_TASK DIRECTIONS_
Working from the records below, repeat exactly the lines starting at the line that contains "Technologies in Training of Higher Education" and ending at the line that contains "1Department of Artistic", inclusive.

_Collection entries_
________________________

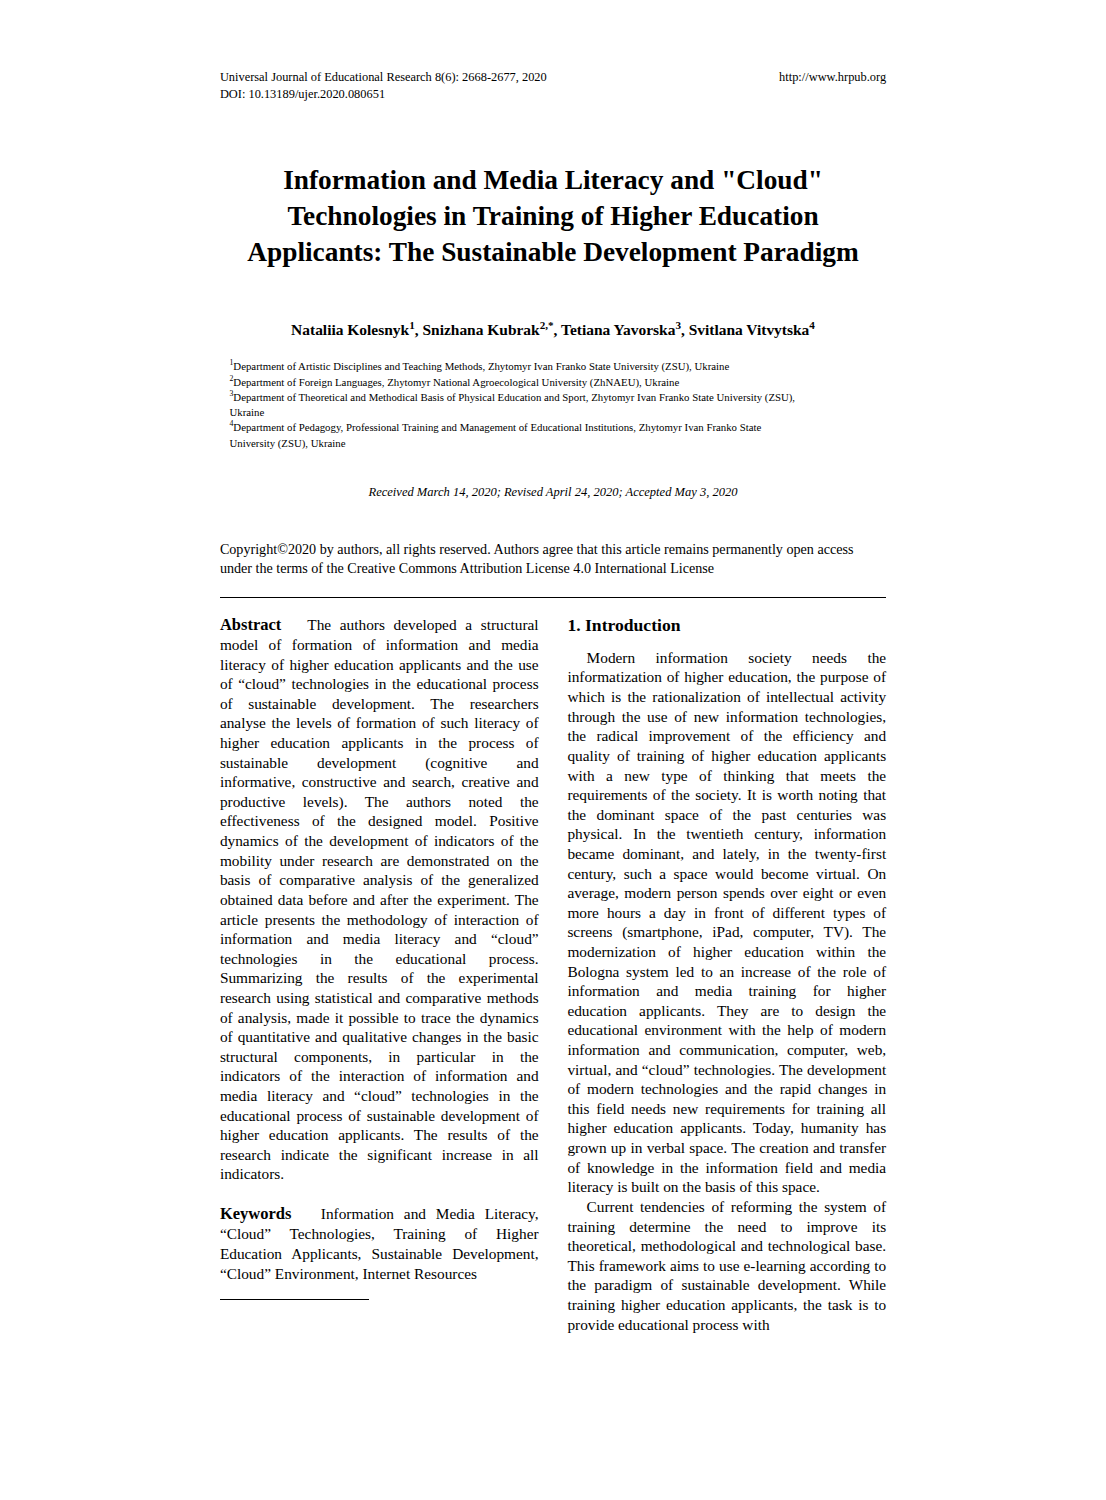Universal Journal of Educational Research 8(6): 2668-2677, 2020
DOI: 10.13189/ujer.2020.080651
http://www.hrpub.org
Information and Media Literacy and "Cloud"
Technologies in Training of Higher Education
Applicants: The Sustainable Development Paradigm
Nataliia Kolesnyk1, Snizhana Kubrak2,*, Tetiana Yavorska3, Svitlana Vitvytska4
1Department of Artistic Disciplines and Teaching Methods, Zhytomyr Ivan Franko State University (ZSU), Ukraine
2Department of Foreign Languages, Zhytomyr National Agroecological University (ZhNAEU), Ukraine
3Department of Theoretical and Methodical Basis of Physical Education and Sport, Zhytomyr Ivan Franko State University (ZSU),
Ukraine
4Department of Pedagogy, Professional Training and Management of Educational Institutions, Zhytomyr Ivan Franko State
University (ZSU), Ukraine
Received March 14, 2020; Revised April 24, 2020; Accepted May 3, 2020
Copyright©2020 by authors, all rights reserved. Authors agree that this article remains permanently open access under the terms of the Creative Commons Attribution License 4.0 International License
Abstract The authors developed a structural model of formation of information and media literacy of higher education applicants and the use of “cloud” technologies in the educational process of sustainable development. The researchers analyse the levels of formation of such literacy of higher education applicants in the process of sustainable development (cognitive and informative, constructive and search, creative and productive levels). The authors noted the effectiveness of the designed model. Positive dynamics of the development of indicators of the mobility under research are demonstrated on the basis of comparative analysis of the generalized obtained data before and after the experiment. The article presents the methodology of interaction of information and media literacy and “cloud” technologies in the educational process. Summarizing the results of the experimental research using statistical and comparative methods of analysis, made it possible to trace the dynamics of quantitative and qualitative changes in the basic structural components, in particular in the indicators of the interaction of information and media literacy and “cloud” technologies in the educational process of sustainable development of higher education applicants. The results of the research indicate the significant increase in all indicators.
Keywords Information and Media Literacy, “Cloud” Technologies, Training of Higher Education Applicants, Sustainable Development, “Cloud” Environment, Internet Resources
1. Introduction
Modern information society needs the informatization of higher education, the purpose of which is the rationalization of intellectual activity through the use of new information technologies, the radical improvement of the efficiency and quality of training of higher education applicants with a new type of thinking that meets the requirements of the society. It is worth noting that the dominant space of the past centuries was physical. In the twentieth century, information became dominant, and lately, in the twenty-first century, such a space would become virtual. On average, modern person spends over eight or even more hours a day in front of different types of screens (smartphone, iPad, computer, TV). The modernization of higher education within the Bologna system led to an increase of the role of information and media training for higher education applicants. They are to design the educational environment with the help of modern information and communication, computer, web, virtual, and “cloud” technologies. The development of modern technologies and the rapid changes in this field needs new requirements for training all higher education applicants. Today, humanity has grown up in verbal space. The creation and transfer of knowledge in the information field and media literacy is built on the basis of this space.
Current tendencies of reforming the system of training determine the need to improve its theoretical, methodological and technological base. This framework aims to use e-learning according to the paradigm of sustainable development. While training higher education applicants, the task is to provide educational process with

________________________

_EXERCISE SOLUTION_
Technologies in Training of Higher Education
Applicants: The Sustainable Development Paradigm
Nataliia Kolesnyk1, Snizhana Kubrak2,*, Tetiana Yavorska3, Svitlana Vitvytska4
1Department of Artistic Disciplines and Teaching Methods, Zhytomyr Ivan Franko State University (ZSU), Ukraine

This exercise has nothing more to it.